DirtyFrag's use of unshare(CLONE_NEWUSER | CLONE_NEWNET) is a sharp signal. Legitimate software rarely calls unshare with both the user and network namespace flags from a non-root context and then immediately spawns a root-owned process. An EQL sequence that matches the unshare event (argument bitmasks such as 0x10000000, 0x50000000, or 0x70000000) followed by a root process execution within 30 seconds — scoped to the same host, parent PID, and user — yields a tight, low-noise alert.

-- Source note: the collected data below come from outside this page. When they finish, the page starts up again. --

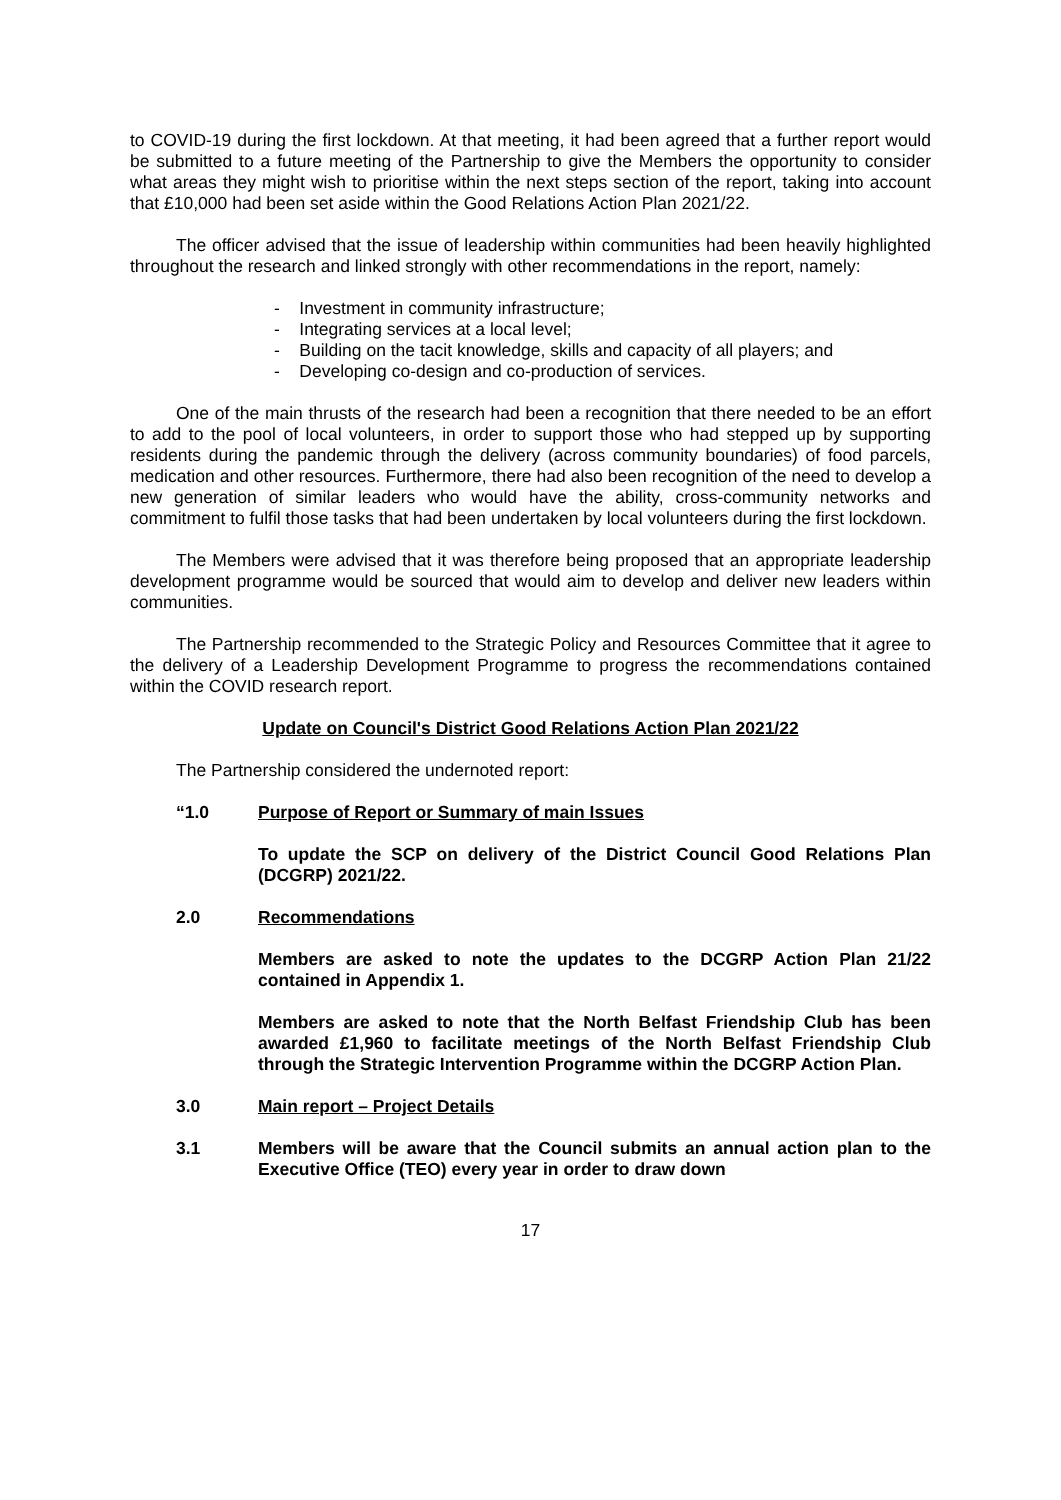to COVID-19 during the first lockdown. At that meeting, it had been agreed that a further report would be submitted to a future meeting of the Partnership to give the Members the opportunity to consider what areas they might wish to prioritise within the next steps section of the report, taking into account that £10,000 had been set aside within the Good Relations Action Plan 2021/22.
The officer advised that the issue of leadership within communities had been heavily highlighted throughout the research and linked strongly with other recommendations in the report, namely:
- Investment in community infrastructure;
- Integrating services at a local level;
- Building on the tacit knowledge, skills and capacity of all players; and
- Developing co-design and co-production of services.
One of the main thrusts of the research had been a recognition that there needed to be an effort to add to the pool of local volunteers, in order to support those who had stepped up by supporting residents during the pandemic through the delivery (across community boundaries) of food parcels, medication and other resources. Furthermore, there had also been recognition of the need to develop a new generation of similar leaders who would have the ability, cross-community networks and commitment to fulfil those tasks that had been undertaken by local volunteers during the first lockdown.
The Members were advised that it was therefore being proposed that an appropriate leadership development programme would be sourced that would aim to develop and deliver new leaders within communities.
The Partnership recommended to the Strategic Policy and Resources Committee that it agree to the delivery of a Leadership Development Programme to progress the recommendations contained within the COVID research report.
Update on Council's District Good Relations Action Plan 2021/22
The Partnership considered the undernoted report:
“1.0 Purpose of Report or Summary of main Issues
To update the SCP on delivery of the District Council Good Relations Plan (DCGRP) 2021/22.
2.0 Recommendations
Members are asked to note the updates to the DCGRP Action Plan 21/22 contained in Appendix 1.
Members are asked to note that the North Belfast Friendship Club has been awarded £1,960 to facilitate meetings of the North Belfast Friendship Club through the Strategic Intervention Programme within the DCGRP Action Plan.
3.0 Main report – Project Details
3.1 Members will be aware that the Council submits an annual action plan to the Executive Office (TEO) every year in order to draw down
17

Detection: generic SUID abuse via process events

Where syscall auditing isn't enabled, process-execution telemetry still catches the final stage of both exploits. Flag SUID binary executions where all of the following hold:

  • Effective UID is 0
  • The real user is non-root
  • The parent process is also non-root
  • A SUID binary (su, sudo, pkexec, passwd, chsh, newgrp) is launched with minimal arguments
  • The parent is a scripting runtime, an interactive shell one-liner, or an executable from a user-writable path

This fingerprints the escalation behavior itself, independent of any exploit-specific artifact.

Recommended actions

  • Patch now. Apply the kernel updates that address CVE-2026-31431 and the DirtyFrag variants for your distribution. Copy Fail is confirmed in active exploitation and was added to CISA's KEV catalog on May 1, 2026.
  • Don't stop at disabling algif_aead. That blunts Copy Fail but leaves DirtyFrag's RxRPC path wide open.
  • Enable auditd syscall auditing for socket, splice, and unshare calls from non-root processes.
  • Deploy EQL sequence rules to catch the chain in correlated context rather than as isolated events.
  • Monitor SUID binary executions so you can still catch the final escalation step even without syscall auditing.
  • Confirm your exposure with the published Copy Fail detection script, which helps determine where you're vulnerable — or still vulnerable after patching.

The takeaway

Copy Fail and DirtyFrag mark a maturing style of Linux kernel exploitation that weaponizes legitimate kernel interfaces to corrupt memory invisibly on disk. With active exploitation already underway and accessible PoCs spanning multiple languages, this isn't a nation-state-only problem. The most resilient defense is behavioral: anchor detection to the AF_ALG socket creation, splice() abuse, namespace manipulation, and anomalous SUID escalation sequences that every variant must rely on. Patch, audit, and hunt — the exploit code is already out there.